ConocoPhillips is another American multinational corporation based in Huston, Texas. ConocoPhillips is mainly focused on the oil exploration and production business. The company has a market valuation of more than $42.7 Billion and is one of the biggest energy companies in the US. It has operations all across the globe and produces energy in a variety of ways. Offshore wells, oil and natural gas extraction, liquefied natural gas production, distribution operations, and traditional and nontraditional dwelling are all part of the company's operations.
The company was doing quite well before the pandemic. But as 2020 came with its horrific atrocities, ConocoPhillips' energy stock prices fell due to the drop in energy demands. ConocoPhillips has a robust financial statement to go along with its cheap market rate. It has an investment-grade bond rating and plenty of capital, as well as modest financial leverage. This gives it plenty of leeways to withstand times of low energy stock prices, which frequently occurred in 2020.
As oil prices dropped in 2020, COVID-19 pushed ConocoPhillips to change its strategy. Fortunately, owing to its acquisition with Concho Resources, the energy corporation overcame the slump and emerged even richer.
NextEra Energy is among the biggest electricity transmission businesses in the United States. Its energy supply sector, which provides renewable energy to other corporations and customers across the country, is also the world's pioneer in providing energy from wind and solar energy plants.
NextEra is among the few energy corporations that are unaffected by COVID-19 as well as other economic issues. The company has a major benefit as an energy firm that is not reliant on oil. Power is consumed by people regardless of whether they remain at home or go out. In reality, NextEra Energy's administration has made statements implying that the firm will be disappointed if revenues do not meet the high range of its projection. It is among the few energy stock prices that are performing substantially above pre-pandemic peak levels.
As far as the renewable energy movement is concerned, NextEra Energy has remained well ahead of its competition. It is currently the leading producer of renewable energy owing to the company's initial embrace and enormous advances in sustainable energy.
Although NextEra Energy is one of the top 10 global energy firms, it is the only one that isn't engaged in the conventional oil and natural gas market.
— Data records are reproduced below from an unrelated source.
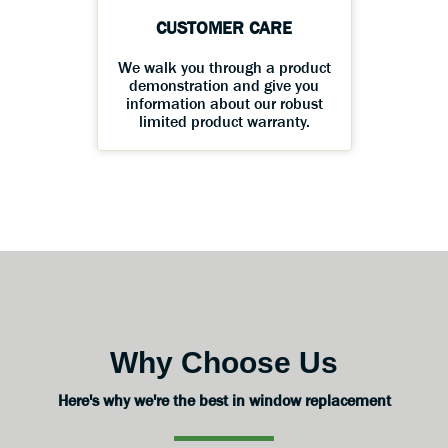
CUSTOMER CARE
We walk you through a product
demonstration and give you
information about our robust
limited product warranty.
Why Choose Us
Here's why we're the best in window replacement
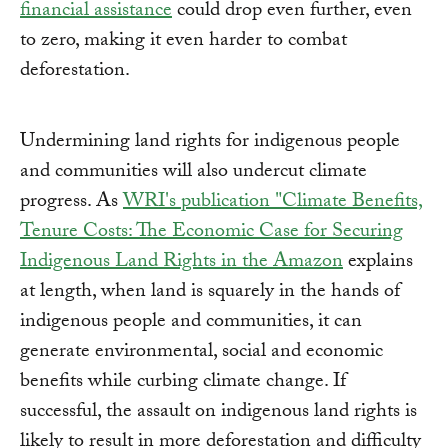
financial assistance
could drop even further, even
to zero, making it even harder to combat
deforestation.
Undermining land rights for indigenous people
and communities will also undercut climate
progress. As
WRI's publication "Climate Benefits,
Tenure Costs: The Economic Case for Securing
Indigenous Land Rights in the Amazon
explains
at length, when land is squarely in the hands of
indigenous people and communities, it can
generate environmental, social and economic
benefits while curbing climate change. If
successful, the assault on indigenous land rights is
likely to result in more deforestation and difficulty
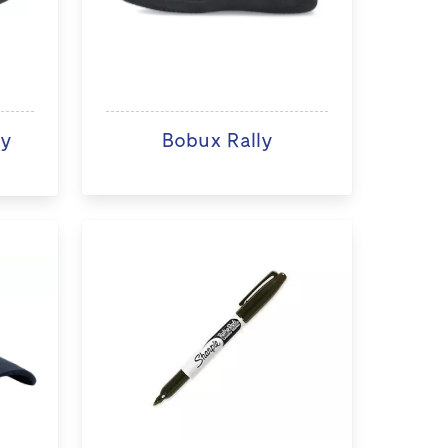
ry
Bobux Rally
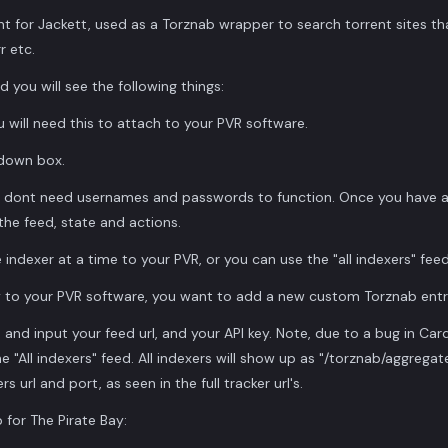
t for Jackett, used as a Torznab wrapper to search torrent sites th
r etc.
nd you will see the following things:
ou will need this to attach to your PVR software.
pdown box.
 dont need usernames and passwords to function. Once you have a f
 the feed, state and actions.
indexer at a time to your PVR, or you can use the "all indexers" feed
 to your PVR software, you want to add a new custom Torznab entr
and input your feed url, and your API key. Note, due to a bug in Cardigan
e "All indexers" feed. All indexers will show up as "/torznab/aggrega
 url and port, as seen in the full tracker url's.
 for The Pirate Bay:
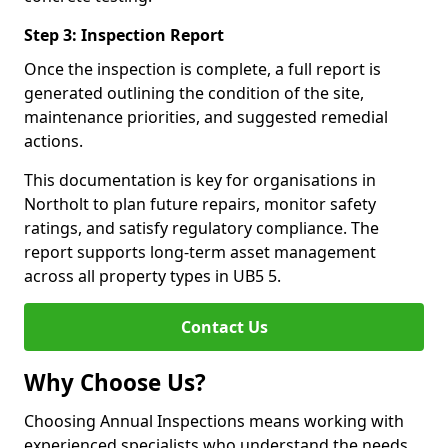
Step 3: Inspection Report
Once the inspection is complete, a full report is
generated outlining the condition of the site,
maintenance priorities, and suggested remedial
actions.
This documentation is key for organisations in
Northolt to plan future repairs, monitor safety
ratings, and satisfy regulatory compliance. The
report supports long-term asset management
across all property types in UB5 5.
Contact Us
Why Choose Us?
Choosing Annual Inspections means working with
experienced specialists who understand the needs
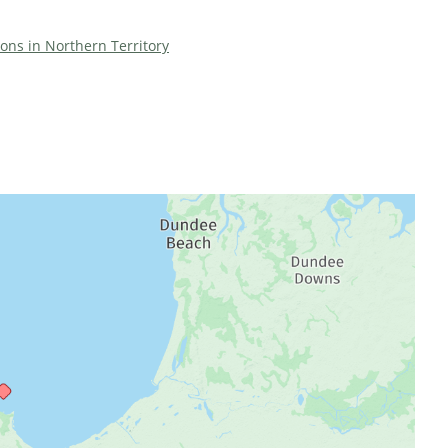
ions in Northern Territory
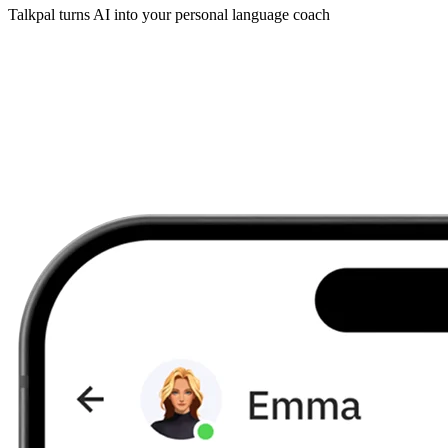
Talkpal turns AI into your personal language coach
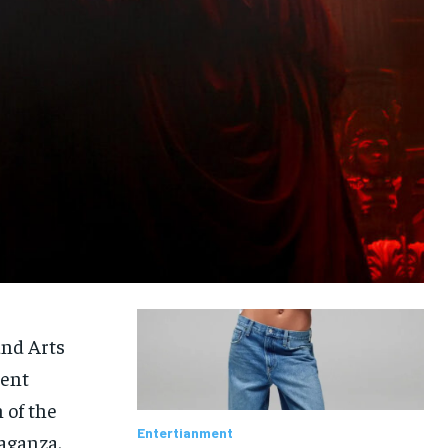
and Arts
vent
 of the
Entertianment
vaganza.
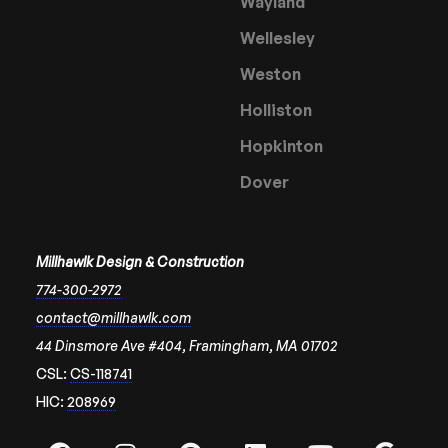
Wayland
Wellesley
Weston
Holliston
Hopkinton
Dover
Millhawlk Design & Construction
774-300-2972
contact@millhawlk.com
44 Dinsmore Ave #404, Framingham, MA 01702
CSL:
CS-118741
HIC:
208969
However, with the rising political shifts towards clean energy, the company's energy stock prices are expected to go up even further in the coming years.
The energy industry is one of the most exciting stock market sectors for day traders and seasoned investors. If you have experience in stock trading and understand how the energy stock prices fluctuate, then the energy industry can be quite lucrative. However, it can also be a great starting point for new investors. Due to the fast-paced environment, the energy industry helps new investors learn the ropes quickly. However, it should be noted that energy stock prices are quite vulnerable to several factors, and therefore, new investors should start small in this sector and diversify their portfolios.